Tullo and the Giant
For pilots shot down over North Vietnam, the way home was jolly and green.
- By Robert Hanson
- Air & Space magazine, July 1997
Richard Keller, National Air and Space Museum (SI Photo 2001-1887)
(Page 3 of 8)
Tullo assumed the lead and headed for the mountains in the distance. Hosmer said, "Better clean off the wing, Frank." To give himself more speed and maneuverability, Tullo jettisoned the tanks and rocket pods on his wings and felt the Thud lighten.
Three was calling again, his voice tight with urgency.
"Two, the flames are trailing a good 150 feet behind you. You better get out!" In spite of the fire and the calls from Three, Tullo felt a sense of well-being. He was still flying, he had control, and he was with Hosmer. Nothing bad would ever happen with Hoz leading. It would work out. The fire would go out, the aircraft would keep flying, he would make it back. They were still over Hanoi. Houses were below them. The mountains to the west, which would come to be known as Thud Ridge, offered refuge.
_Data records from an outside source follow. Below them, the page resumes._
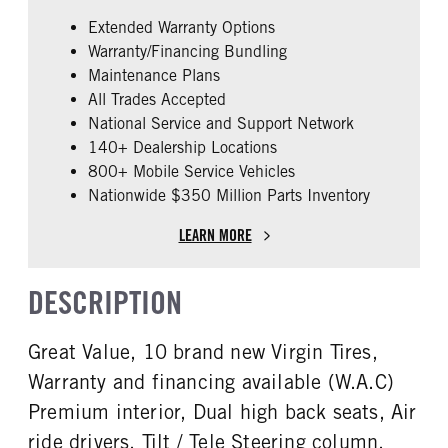
False
Cummins
Extended Warranty Options
ENGINE MODEL
FUEL TYPE
Warranty/Financing Bundling
X15
Diesel
Maintenance Plans
HORSEPOWER
ENGINE BRAKE
All Trades Accepted
400
Intebrake
National Service and Support Network
EXHAUST
FUEL TANK ONE TYPE
140+ Dealership Locations
Horizontal
Aluminum
800+ Mobile Service Vehicles
Nationwide $350 Million Parts Inventory
FUEL TANK ONE GALLONS
ENGINE BLOCK HEATER
160
0
LEARN MORE
FRONT WHEEL
REAR TIRE SIZE
Aluminum
22.5 LP
DESCRIPTION
FIFTH WHEEL MODEL
AirSlide
Great Value, 10 brand new Virgin Tires,
Warranty and financing available (W.A.C)
Premium interior, Dual high back seats, Air
ride drivers. Tilt / Tele Steering column.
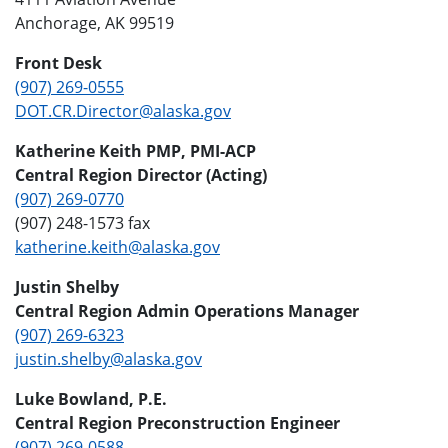
Anchorage, AK 99519
Front Desk
(907) 269-0555
DOT.CR.Director@alaska.gov
Katherine Keith PMP, PMI-ACP
Central Region Director (Acting)
(907) 269-0770
(907) 248-1573 fax
katherine.keith@alaska.gov
Justin Shelby
Central Region Admin Operations Manager
(907) 269-6323
justin.shelby@alaska.gov
Luke Bowland, P.E.
Central Region Preconstruction Engineer
(907) 269-0588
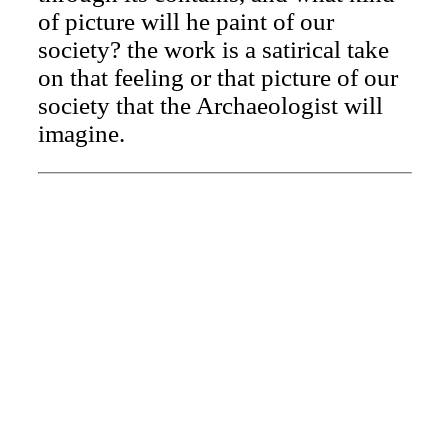
of picture will he paint of our
society? the work is a satirical take
on that feeling or that picture of our
society that the Archaeologist will
imagine.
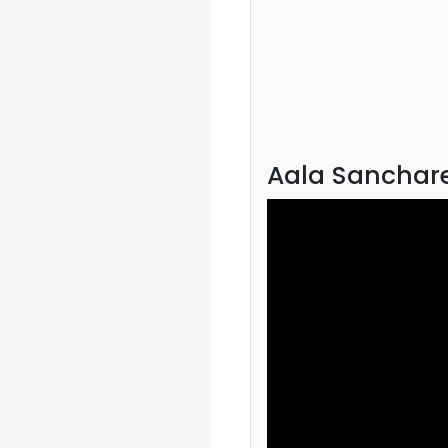
Aala Sanchare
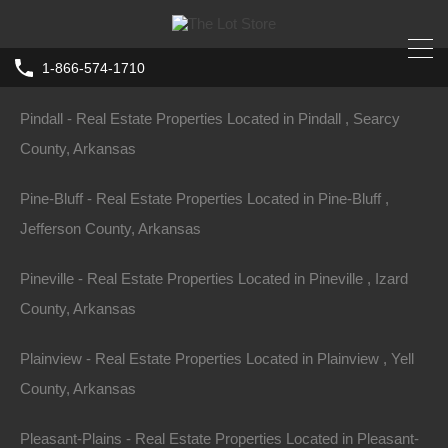
Piggott - Real Estate Properties Located in Piggott , Clay
County, Arkansas
1-866-574-1710
Home
Arkansas
Camden
Pindall - Real Estate Properties Located in Pindall , Searcy
0 Elm Street SW, Camden AR 71701
County, Arkansas
Elm St SW, Camden, AR 71701, USA
Pine-Bluff - Real Estate Properties Located in Pine-Bluff ,
For Sale
Jefferson County, Arkansas
$1,150
Pineville - Real Estate Properties Located in Pineville , Izard
County, Arkansas
Plainview - Real Estate Properties Located in Plainview , Yell
Property ID:
RH-60552-property
County, Arkansas
Pleasant-Plains - Real Estate Properties Located in Pleasant-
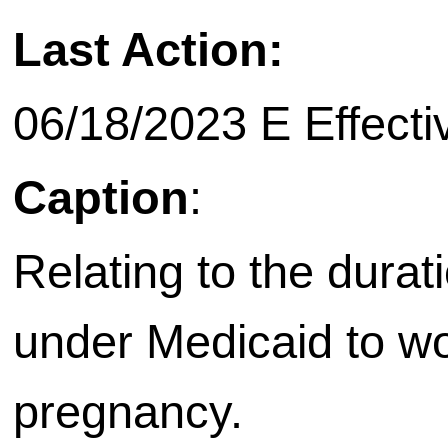
Last Action:
06/18/2023 E Effecti
Caption
:
Relating to the durat
under Medicaid to w
pregnancy.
A good bailout area, just in case.
"You better get out, Frank, it's really burning," Hosmer said in a calm voice.
"Negative," Tullo replied. "It's still flying. I've lost the ATM [the noisy auxiliary turbine motor, which provided the Thud's electrical power but left many of the aircraft's pilots with bad hearing], but I've got the standby instruments, and I'm heading for that ridge straight ahead." In the early days, several pilots whose aircraft were on fire ejected over the target and were either killed or taken prisoner. There had been incidents in the Thud's checkered past when a burning aircraft had exploded before the pilot could eject, but many others had flown for a considerable time without blowing up. Many pilots, like Tullo, had decided to take their chances staying with their aircraft as long as they could, rather than eject in the target area.
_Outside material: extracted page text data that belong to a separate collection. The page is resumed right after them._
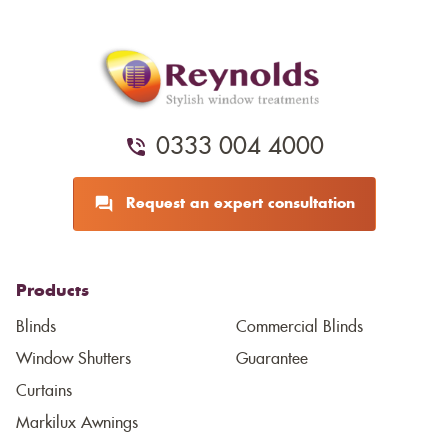
0333 004 4000
Request an expert consultation
Products
Blinds
Commercial Blinds
Window Shutters
Guarantee
Curtains
Markilux Awnings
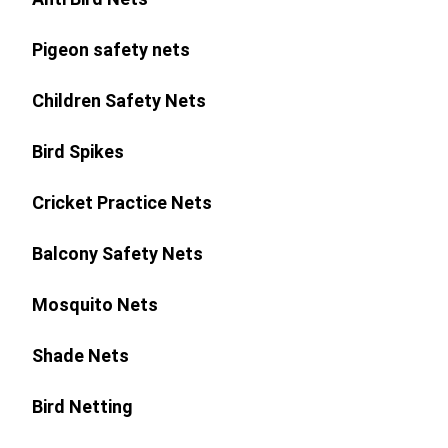
Pigeon safety nets
Children Safety Nets
Bird Spikes
Cricket Practice Nets
Balcony Safety Nets
Mosquito Nets
Shade Nets
Bird Netting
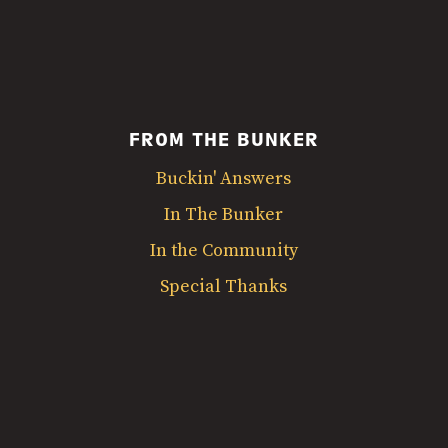
FROM THE BUNKER
Buckin' Answers
In The Bunker
In the Community
Special Thanks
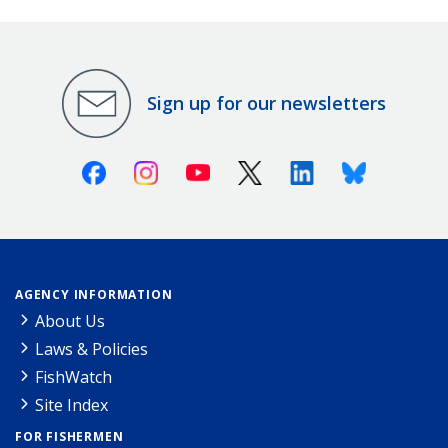
Sign up for our newsletters
Facebook
Instagram
Youtube
X (Twitter)
Linkedin
Bluesky
AGENCY INFORMATION
About Us
Laws & Policies
FishWatch
Site Index
FOR FISHERMEN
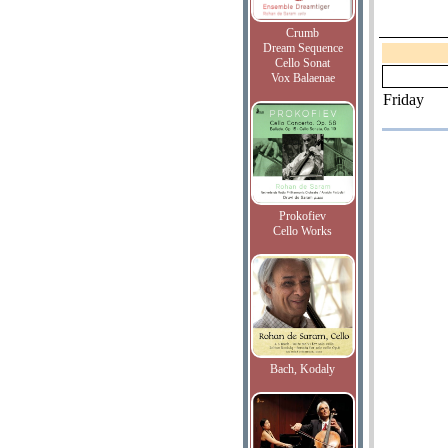
Crumb
Dream Sequence
Cello Sonat
Vox Balaenae
Friday
Prokofiev
Cello Works
Bach, Kodaly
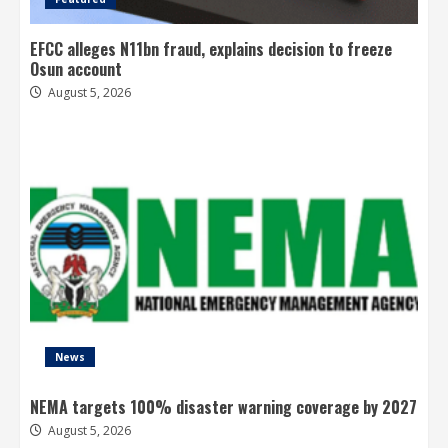
EFCC alleges N11bn fraud, explains decision to freeze
Osun account
August 5, 2026
News
NEMA targets 100% disaster warning coverage by 2027
August 5, 2026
The ridge was still well ahead of the aircraft. The flight had climbed some but was still very low and being shot at from all quarters. Tullo's aircraft dropped its nose slightly. He pulled back on the stick. No response. He pulled harder. Still nothing. When he heard muffled explosions in the rear of the aircraft, Tullo hit the mike button: "I've gotta go, Lead. I'm losing controls. It's not responding." At 200 feet, there was no time to wait. If the aircraft nosed down, physics would be against him. Even if he managed to eject, he would likely bounce just behind the aircraft, still in the seat. He pulled up the armrests, which jettisoned the canopy, locked his elbows in the proper position, and revealed the trigger that fired the seat.
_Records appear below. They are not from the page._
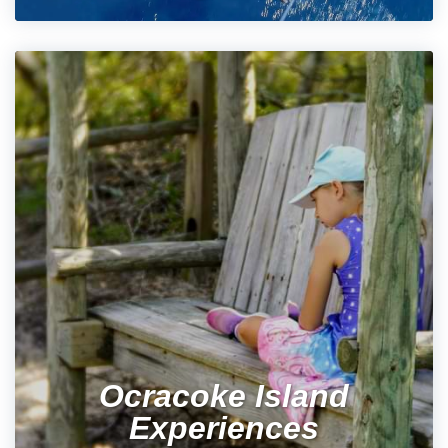
Ocracoke Island
Experiences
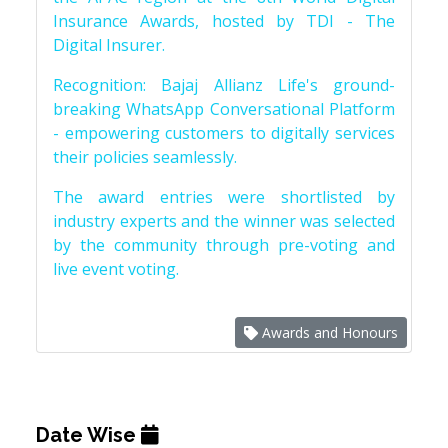
Insurance Awards, hosted by TDI - The
Digital Insurer.
Recognition: Bajaj Allianz Life's ground-
breaking WhatsApp Conversational Platform
- empowering customers to digitally services
their policies seamlessly.
The award entries were shortlisted by
industry experts and the winner was selected
by the community through pre-voting and
live event voting.
Awards and Honours
Date Wise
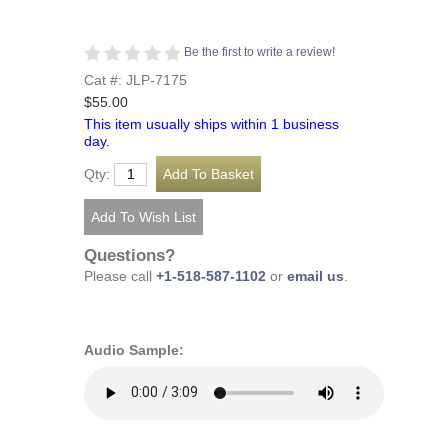
Be the first to write a review!
Cat #: JLP-7175
$55.00
This item usually ships within 1 business
day.
Qty:
Questions?
Please call
+1-518-587-1102
or
email us
.
Audio Sample:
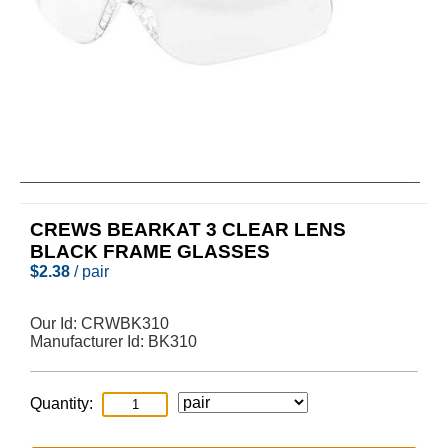
CREWS BEARKAT 3 CLEAR LENS
BLACK FRAME GLASSES
$
2.38
/ pair
Our Id:
CRWBK310
Manufacturer Id:
BK310
Quantity:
The results were the most horrific Tullo had ever experienced. At the speed he was moving, the noise, the roar, the buffeting--it was unbelievable. Everything not bolted down in the cockpit went flying past his face. He froze for a matter of seconds before he squeezed the trigger to fire the seat.
The ejection process that followed was so violent that today Tullo's memory is blank of everything that happened immediately after he squeezed the trigger. He doesn't remember leaving the cockpit, the seat separating, or the chute opening. He had the low-level lanyard hooked, which attached the parachute directly to the seat and caused it to deploy almost immediately. After tumbling violently, whomp! he was swinging in the chute.